Tarea a realizar =
Reproduce sin ningún cambio el fragmento completo sobre las olas de una lancha motora y las ondas de sonido.

Si imaginamos una lancha motora navegando plácidamente por un lago en calma, veremos una cierta concentración de olas delante de la lancha. Pero, si navega mucho más rápido, al agua que tiene delante no le da tiempo a desplazarse hacia los lados. Las olas que provoca no pueden propagarse, sino que se apilan y dejan una estela detrás de la lancha. Con las ondas de sonido ocurre algo parecido: tanto estas como las olas del lago son ondas de presión donde las partículas (de aire o de agua) oscilan hacia delante y hacia atrás. A medida que las zonas donde hay mayor concentración de partículas cambian de sitio, la onda se desplaza.

Extractos del listado =
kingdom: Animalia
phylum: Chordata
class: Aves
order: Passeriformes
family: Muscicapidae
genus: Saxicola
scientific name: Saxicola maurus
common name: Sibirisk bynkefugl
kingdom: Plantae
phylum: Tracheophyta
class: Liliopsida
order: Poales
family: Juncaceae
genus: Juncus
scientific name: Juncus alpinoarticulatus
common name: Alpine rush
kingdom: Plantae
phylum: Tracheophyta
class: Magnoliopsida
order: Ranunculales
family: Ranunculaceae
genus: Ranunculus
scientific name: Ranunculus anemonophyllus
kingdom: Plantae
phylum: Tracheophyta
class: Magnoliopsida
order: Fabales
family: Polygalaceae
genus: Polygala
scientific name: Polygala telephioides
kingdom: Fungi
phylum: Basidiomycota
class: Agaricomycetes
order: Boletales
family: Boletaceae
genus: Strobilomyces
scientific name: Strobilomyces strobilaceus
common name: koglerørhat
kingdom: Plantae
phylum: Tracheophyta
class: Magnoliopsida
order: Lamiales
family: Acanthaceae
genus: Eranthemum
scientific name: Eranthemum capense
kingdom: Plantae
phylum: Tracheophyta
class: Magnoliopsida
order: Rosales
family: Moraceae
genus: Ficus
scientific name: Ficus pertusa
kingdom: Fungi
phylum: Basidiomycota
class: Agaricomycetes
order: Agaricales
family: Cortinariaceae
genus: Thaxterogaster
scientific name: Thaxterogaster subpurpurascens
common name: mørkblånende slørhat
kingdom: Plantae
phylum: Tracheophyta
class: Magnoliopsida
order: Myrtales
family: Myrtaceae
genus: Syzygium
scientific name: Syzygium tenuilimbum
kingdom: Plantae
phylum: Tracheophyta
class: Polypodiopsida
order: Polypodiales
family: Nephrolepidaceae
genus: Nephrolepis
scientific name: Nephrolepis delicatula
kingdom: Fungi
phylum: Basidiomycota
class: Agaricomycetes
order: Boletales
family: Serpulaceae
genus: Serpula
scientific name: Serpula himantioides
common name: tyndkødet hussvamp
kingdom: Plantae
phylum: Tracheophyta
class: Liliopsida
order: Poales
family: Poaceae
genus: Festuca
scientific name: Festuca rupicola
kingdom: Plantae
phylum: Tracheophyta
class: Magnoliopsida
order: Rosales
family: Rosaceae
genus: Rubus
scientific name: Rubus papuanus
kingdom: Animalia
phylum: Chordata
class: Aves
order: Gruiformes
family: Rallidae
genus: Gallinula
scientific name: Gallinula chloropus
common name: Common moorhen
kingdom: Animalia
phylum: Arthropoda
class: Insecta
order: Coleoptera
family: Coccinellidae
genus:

Respuesta del ejercicio =
Si imaginamos una lancha motora navegando plácidamente por un lago en calma, veremos una cierta concentración de olas delante de la lancha. Pero, si navega mucho más rápido, al agua que tiene delante no le da tiempo a desplazarse hacia los lados. Las olas que provoca no pueden propagarse, sino que se apilan y dejan una estela detrás de la lancha. Con las ondas de sonido ocurre algo parecido: tanto estas como las olas del lago son ondas de presión donde las partículas (de aire o de agua) oscilan hacia delante y hacia atrás. A medida que las zonas donde hay mayor concentración de partículas cambian de sitio, la onda se desplaza.